Communiqué de Nicolas Bay, vice-président du groupe Identité et démocratie et de Jérôme Rivière, chef de la délégation française RN au Parlement européen

La communication effrénée des macronistes, les tweets virevoltants sur un accord décrit comme “historique”, ne changeront pas la réalité : l’accord conclu sur le plan de relance européen est un échec pour Emmanuel Macron. Et, sacrifiée par son Président sur l’autel du fédéralisme, la France est bien la grande perdante.

La proposition initiale de Macron et Merkel, relayée avec enthousiasme et assurance par le Secrétariat Général des Affaires européennes, prévoyait 500 milliards de subventions directes pour aider l’économie des pays fragilisés – principalement les pays du sud – et 250 milliards de garantie d’emprunt pour des investissements dans les mutations économiques et les industries d’avenir. Le plan finalement adopté est pour le moins différent, avec 390 milliards d’aides directes et 360 milliards de garantie d’emprunt.

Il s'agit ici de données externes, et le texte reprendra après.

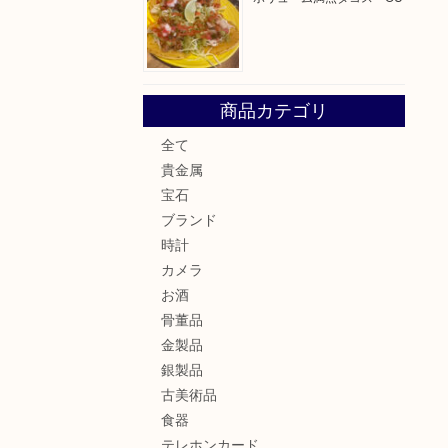
商品カテゴリ
全て
貴金属
宝石
ブランド
時計
カメラ
お酒
骨董品
金製品
銀製品
古美術品
食器
テレホンカード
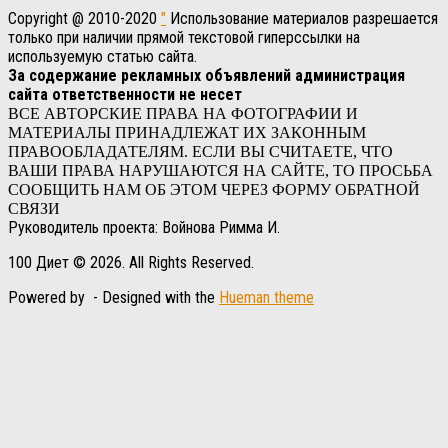
Copyright @ 2010-2020
"
Использование материалов разрешается
только при наличии прямой текстовой гиперссылки на
используемую статью сайта.
За содержание рекламных объявлений администрация
сайта ответственности не несет
ВСЕ АВТОРСКИЕ ПРАВА НА ФОТОГРАФИИ И
МАТЕРИАЛЫ ПРИНАДЛЕЖАТ ИХ ЗАКОННЫМ
ПРАВООБЛАДАТЕЛЯМ. ЕСЛИ ВЫ СЧИТАЕТЕ, ЧТО
ВАШИ ПРАВА НАРУШАЮТСЯ НА САЙТЕ, ТО ПРОСЬБА
СООБЩИТЬ НАМ ОБ ЭТОМ ЧЕРЕЗ ФОРМУ ОБРАТНОЙ
СВЯЗИ
Руководитель проекта: Войнова Римма И.
100 Диет © 2026. All Rights Reserved.
Powered by
- Designed with the
Hueman theme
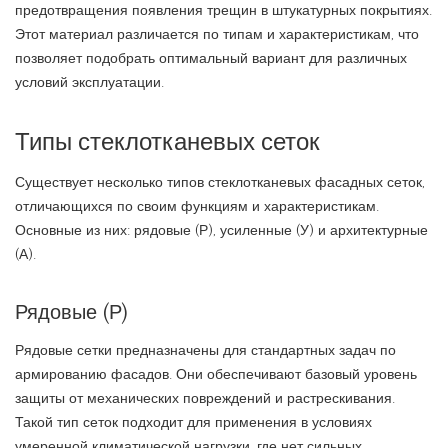
предотвращения появления трещин в штукатурных покрытиях.
Этот материал различается по типам и характеристикам, что
позволяет подобрать оптимальный вариант для различных
условий эксплуатации.
Типы стеклотканевых сеток
Существует несколько типов стеклотканевых фасадных сеток,
отличающихся по своим функциям и характеристикам.
Основные из них: рядовые (Р), усиленные (У) и архитектурные
(А).
Рядовые (Р)
Рядовые сетки предназначены для стандартных задач по
армированию фасадов. Они обеспечивают базовый уровень
защиты от механических повреждений и растрескивания.
Такой тип сеток подходит для применения в условиях
умеренной климатической нагрузки, где нет сильных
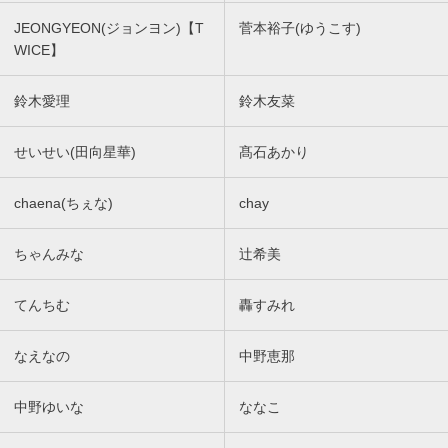
JEONGYEON(ジョンヨン)【T
菅本裕子(ゆうこす)
WICE】
鈴木愛理
鈴木友菜
せいせい(田向星華)
髙石あかり
chaena(ちぇな)
chay
ちゃんみな
辻希美
てんちむ
轟すみれ
なえなの
中野恵那
中野ゆいな
ななこ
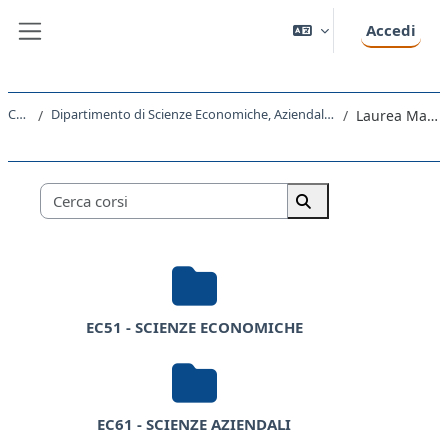
Vai al contenuto principale
Accedi
Pannello laterale
Corsi
Dipartimento di Scienze Economiche, Aziendali, Matematiche e Statistiche
Laurea Magistrale
Categorie di corso
Cerca corsi
Cerca corsi
EC51 - SCIENZE ECONOMICHE
EC61 - SCIENZE AZIENDALI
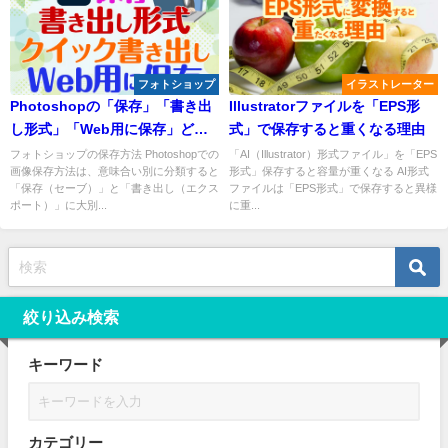
フォトショップ
イラストレーター
Photoshopの「保存」「書き出
Illustratorファイルを「EPS形
し形式」「Web用に保存」どう
式」で保存すると重くなる理由
使い分ける？＜2024年版＞
フォトショップの保存方法 Photoshopでの
「AI（Illustrator）形式ファイル」を「EPS
画像保存方法は、意味合い別に分類すると
形式」保存すると容量が重くなる AI形式
「保存（セーブ）」と「書き出し（エクス
ファイルは「EPS形式」で保存すると異様
ポート）」に大別...
に重...
絞り込み検索
キーワード
カテゴリー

Les pays dits « frugaux » ont obtenu beaucoup : sanctuarisation et même hausse du rabais dont ils profitent dans le budget annuel normal de l’UE, valant donc diminution de leur contribution nette, ainsi que de nombreux avantages annexes comme la hausse de la perception des droits de douane dont profiteront les pays portuaires qui sont des portes d’entrée sur le marché européen (Allemagne, Pays-Bas, Belgique principalement).
Macron voulait que la gouvernance des fonds fasse l’objet de décisions à la majorité qualifiée au Conseil, et non à l’unanimité. Il échoue là encore puisque les frugaux ont obtenu un mécanisme de « frein d’urgence » permettant, en pratique, le maintien de la règle de l’unanimité.
Macron voulait également sanctionner la Pologne et la Hongrie en conditionnant le versement des aides européennes au « respect de l’état de droit ». Cette disposition a été évacuée pour obtenir justement le soutien de la Pologne et de la Hongrie au plan de relance… Si l’on peut se satisfaire de voir cette conditionnalité politique fallacieuse neutralisée, on ne peut en revanche que constater là aussi un échec d’Emmanuel Macron, lequel évoquait encore hier à la télévision « l’état de droit ».

Au-delà de son échec, Emmanuel Macron a sacrifié nos intérêts nationaux par vision idéologique et pour franchir une nouvelle étape dans le fédéralisme.
Ainsi, c’est la première fois qu’une dette commune est contractée par les pays de l’UE, via la Commission qui va emprunter en son nom propre sur les marchés financiers. Il s’agit donc d’une avancée supplémentaire vers le fédéralisme européen.

Au final, après toutes ces négociations, la France disposera de 40 milliards d’euros maximum, la Commission aura la main sur la manière dont les fonds sont utilisés, et proportionnellement notre contribution nette au budget de l’UE va s’accroître pour les six prochaines années. Il n’y a vraiment qu’Emmanuel Macron pour voir dans cette déconfiture un accord “historique” pour la France et les Français.